The MPC’s release also argued that the Fed should lower the cap the Durbin Amendment placed on the fees large banks can charge merchants for debit transactions. Under the law, institutions with more than $10 billion in assets—the so-called covered issuers—are restricted to a fee of no more than 21 cents, with allowances of another penny for fraud-prevention measures and 0.05% of the sale for recovery of fraud losses. 

The call comes in response to a recent Fed survey indicating the average cost of debit processing had dropped from around 8 cents per transaction in 2009 to just under 4 cents in 2019.

As for online traffic specifically, the Fed report indicates this sustained $12.40 in fraud losses per $10,000 in volume in 2019, up from $7.80 in 2011. Merchants absorbed 56.3% of these losses, up from 52.8% in 2017, indicating that percentage could be even higher now with e-commerce volume booming.

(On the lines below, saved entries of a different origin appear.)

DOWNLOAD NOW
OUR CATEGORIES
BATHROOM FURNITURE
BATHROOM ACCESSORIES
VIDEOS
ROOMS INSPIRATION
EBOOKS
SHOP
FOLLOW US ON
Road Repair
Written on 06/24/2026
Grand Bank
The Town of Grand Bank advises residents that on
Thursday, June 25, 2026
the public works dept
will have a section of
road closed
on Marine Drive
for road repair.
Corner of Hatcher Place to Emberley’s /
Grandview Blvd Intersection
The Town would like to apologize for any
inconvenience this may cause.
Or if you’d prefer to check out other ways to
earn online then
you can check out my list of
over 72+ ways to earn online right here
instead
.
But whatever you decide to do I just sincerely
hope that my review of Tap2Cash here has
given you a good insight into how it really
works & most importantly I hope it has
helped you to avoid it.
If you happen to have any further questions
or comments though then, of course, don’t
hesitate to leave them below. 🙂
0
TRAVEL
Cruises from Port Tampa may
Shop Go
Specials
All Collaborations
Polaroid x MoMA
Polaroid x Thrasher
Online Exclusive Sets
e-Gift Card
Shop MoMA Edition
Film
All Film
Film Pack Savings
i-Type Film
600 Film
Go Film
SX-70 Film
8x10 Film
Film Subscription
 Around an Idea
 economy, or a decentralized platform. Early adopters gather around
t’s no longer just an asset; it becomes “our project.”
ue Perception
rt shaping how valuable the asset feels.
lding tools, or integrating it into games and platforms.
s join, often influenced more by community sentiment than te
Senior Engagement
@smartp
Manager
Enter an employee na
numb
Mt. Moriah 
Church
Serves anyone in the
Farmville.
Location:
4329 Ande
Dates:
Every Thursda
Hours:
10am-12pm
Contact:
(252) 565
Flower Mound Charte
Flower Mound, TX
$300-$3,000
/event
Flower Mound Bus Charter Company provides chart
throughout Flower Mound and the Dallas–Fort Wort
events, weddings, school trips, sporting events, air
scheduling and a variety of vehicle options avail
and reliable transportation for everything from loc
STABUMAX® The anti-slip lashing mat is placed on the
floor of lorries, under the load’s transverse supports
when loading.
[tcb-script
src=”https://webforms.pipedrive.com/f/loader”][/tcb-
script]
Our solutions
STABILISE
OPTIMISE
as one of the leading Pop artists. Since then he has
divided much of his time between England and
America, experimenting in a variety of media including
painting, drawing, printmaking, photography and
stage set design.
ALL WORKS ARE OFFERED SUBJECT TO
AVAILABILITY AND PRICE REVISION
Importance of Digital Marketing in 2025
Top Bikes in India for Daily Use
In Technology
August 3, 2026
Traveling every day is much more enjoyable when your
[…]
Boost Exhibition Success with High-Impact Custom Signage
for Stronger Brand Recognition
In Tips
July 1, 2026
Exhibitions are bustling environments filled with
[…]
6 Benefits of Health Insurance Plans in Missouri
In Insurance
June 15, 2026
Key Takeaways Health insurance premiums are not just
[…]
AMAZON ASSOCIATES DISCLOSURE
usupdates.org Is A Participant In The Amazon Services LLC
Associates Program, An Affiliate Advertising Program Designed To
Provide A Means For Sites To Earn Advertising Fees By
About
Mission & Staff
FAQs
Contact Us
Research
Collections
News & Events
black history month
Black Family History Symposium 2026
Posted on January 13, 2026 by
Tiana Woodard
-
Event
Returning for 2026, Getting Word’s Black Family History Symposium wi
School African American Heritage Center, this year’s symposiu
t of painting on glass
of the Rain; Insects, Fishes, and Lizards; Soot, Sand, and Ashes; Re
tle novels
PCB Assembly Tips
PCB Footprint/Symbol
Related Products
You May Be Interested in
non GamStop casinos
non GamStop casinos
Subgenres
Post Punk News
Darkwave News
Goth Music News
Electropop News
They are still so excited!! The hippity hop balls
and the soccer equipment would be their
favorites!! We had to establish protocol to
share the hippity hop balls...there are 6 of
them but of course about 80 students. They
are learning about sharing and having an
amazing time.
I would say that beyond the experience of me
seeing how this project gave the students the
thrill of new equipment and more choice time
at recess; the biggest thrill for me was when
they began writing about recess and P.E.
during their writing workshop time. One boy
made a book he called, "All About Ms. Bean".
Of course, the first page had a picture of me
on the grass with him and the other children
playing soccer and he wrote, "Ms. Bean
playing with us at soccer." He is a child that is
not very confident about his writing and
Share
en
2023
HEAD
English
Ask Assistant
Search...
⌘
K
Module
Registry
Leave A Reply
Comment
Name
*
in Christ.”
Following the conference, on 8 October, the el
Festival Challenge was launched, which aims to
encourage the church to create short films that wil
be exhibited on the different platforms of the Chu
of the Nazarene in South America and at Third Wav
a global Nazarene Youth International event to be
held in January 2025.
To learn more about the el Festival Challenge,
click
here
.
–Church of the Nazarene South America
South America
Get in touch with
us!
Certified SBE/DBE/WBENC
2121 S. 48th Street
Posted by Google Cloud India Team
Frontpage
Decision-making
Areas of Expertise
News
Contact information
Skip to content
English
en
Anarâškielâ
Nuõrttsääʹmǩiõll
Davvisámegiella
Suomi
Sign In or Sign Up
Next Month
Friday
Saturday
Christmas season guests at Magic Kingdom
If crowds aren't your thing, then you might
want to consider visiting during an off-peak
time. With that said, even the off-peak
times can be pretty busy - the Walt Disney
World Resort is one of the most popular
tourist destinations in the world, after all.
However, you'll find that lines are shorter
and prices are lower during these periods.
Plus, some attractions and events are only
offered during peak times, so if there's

Merchants have long argued the Fed’s pricing allowance for big banks is too liberal given the language of the law. They ratcheted up the heat on the Fed recently with a lawsuit. The case, filed in May in U.S. District Court in Bismarck, N.D., by the North Dakota Retail Association and the North Dakota Petroleum Marketers Association, argues merchants have paid “billions” of dollars more than they would have had the Fed followed the letter of the Durbin Amendment.